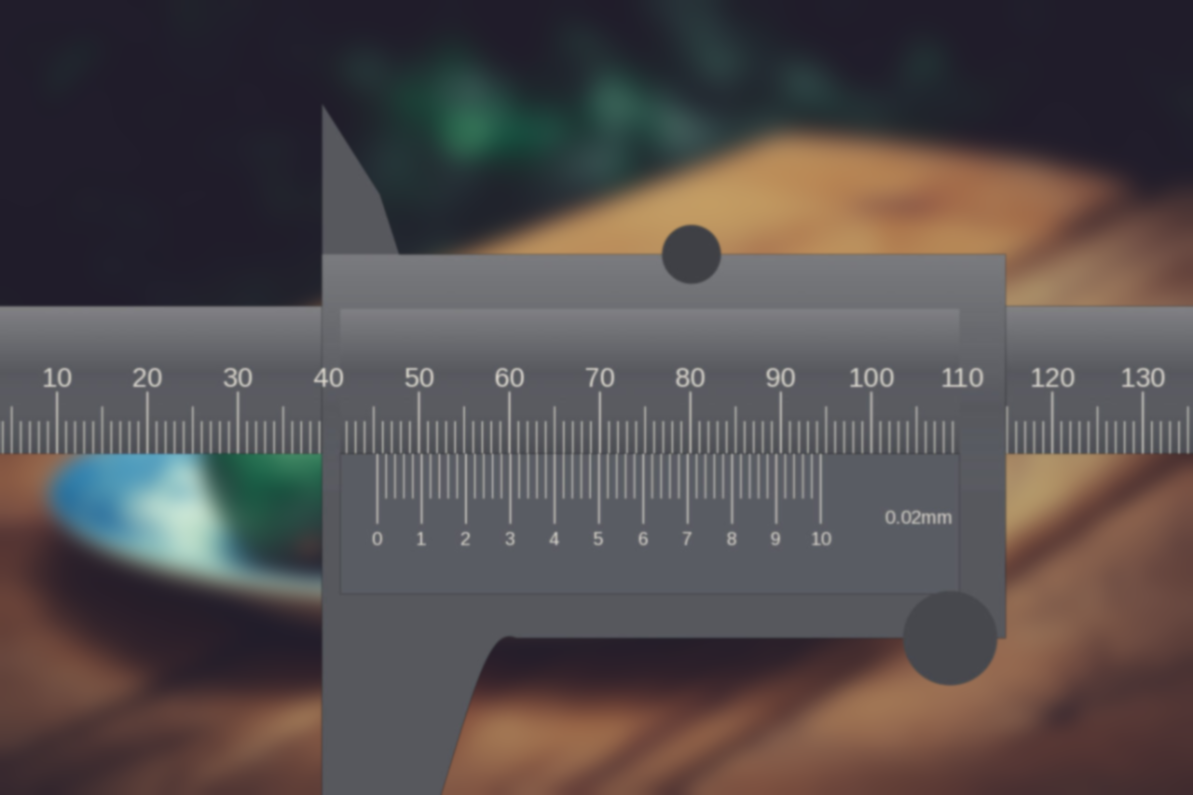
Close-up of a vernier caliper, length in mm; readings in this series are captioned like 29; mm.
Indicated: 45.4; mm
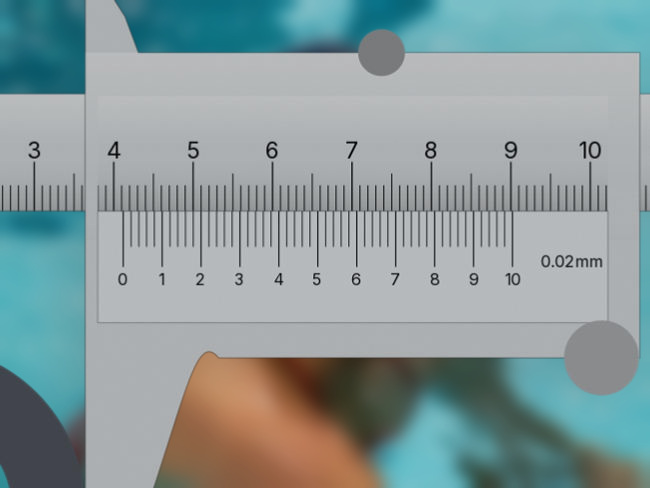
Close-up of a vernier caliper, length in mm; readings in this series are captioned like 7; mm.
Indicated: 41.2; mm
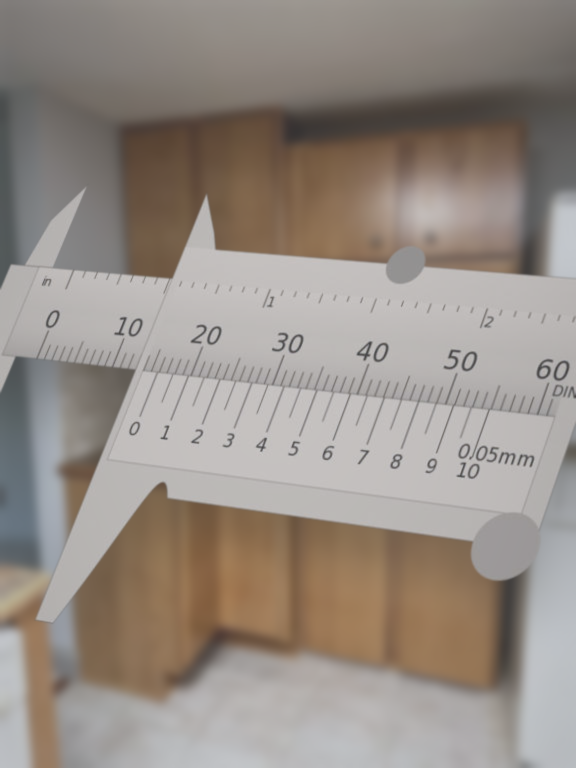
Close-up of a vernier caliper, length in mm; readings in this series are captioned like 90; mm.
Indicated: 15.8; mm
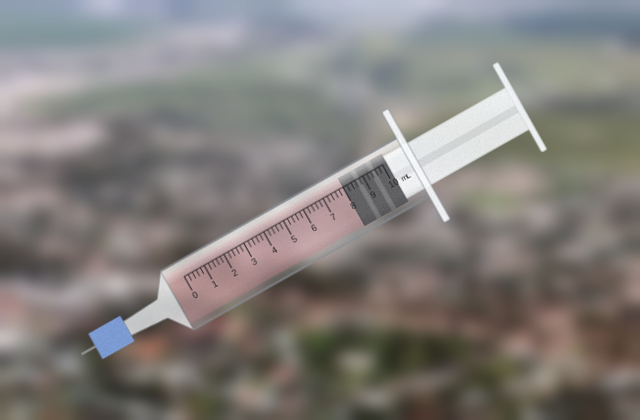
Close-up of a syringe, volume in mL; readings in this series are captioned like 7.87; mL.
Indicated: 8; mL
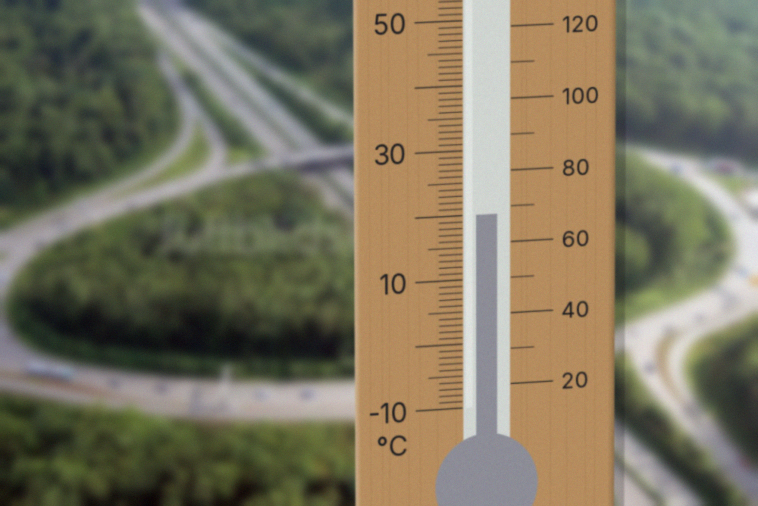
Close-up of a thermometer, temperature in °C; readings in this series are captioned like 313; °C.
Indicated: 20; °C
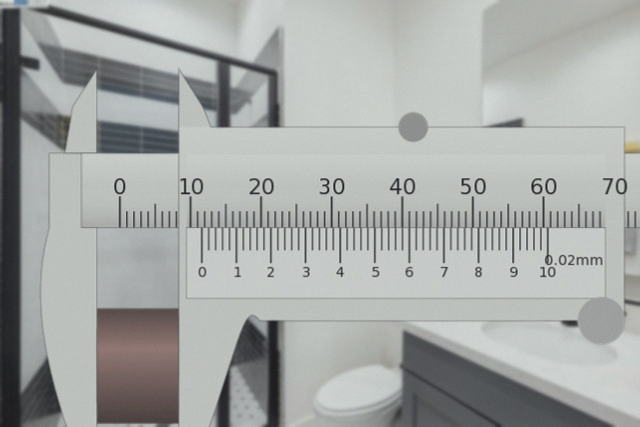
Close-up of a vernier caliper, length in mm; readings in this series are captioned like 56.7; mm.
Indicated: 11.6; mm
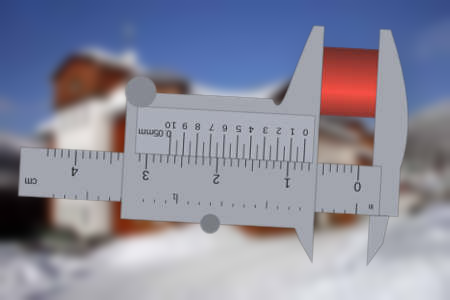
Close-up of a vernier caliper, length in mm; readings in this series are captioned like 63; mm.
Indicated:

-=-=-

ASSIGNMENT
Reproduce the data above verbatim, omitting the pictures.

RESPONSE
Close-up of a vernier caliper, length in mm; readings in this series are captioned like 29; mm.
Indicated: 45.4; mm
Close-up of a vernier caliper, length in mm; readings in this series are captioned like 7; mm.
Indicated: 41.2; mm
Close-up of a vernier caliper, length in mm; readings in this series are captioned like 90; mm.
Indicated: 15.8; mm
Close-up of a syringe, volume in mL; readings in this series are captioned like 7.87; mL.
Indicated: 8; mL
Close-up of a thermometer, temperature in °C; readings in this series are captioned like 313; °C.
Indicated: 20; °C
Close-up of a vernier caliper, length in mm; readings in this series are captioned like 56.7; mm.
Indicated: 11.6; mm
Close-up of a vernier caliper, length in mm; readings in this series are captioned like 63; mm.
Indicated:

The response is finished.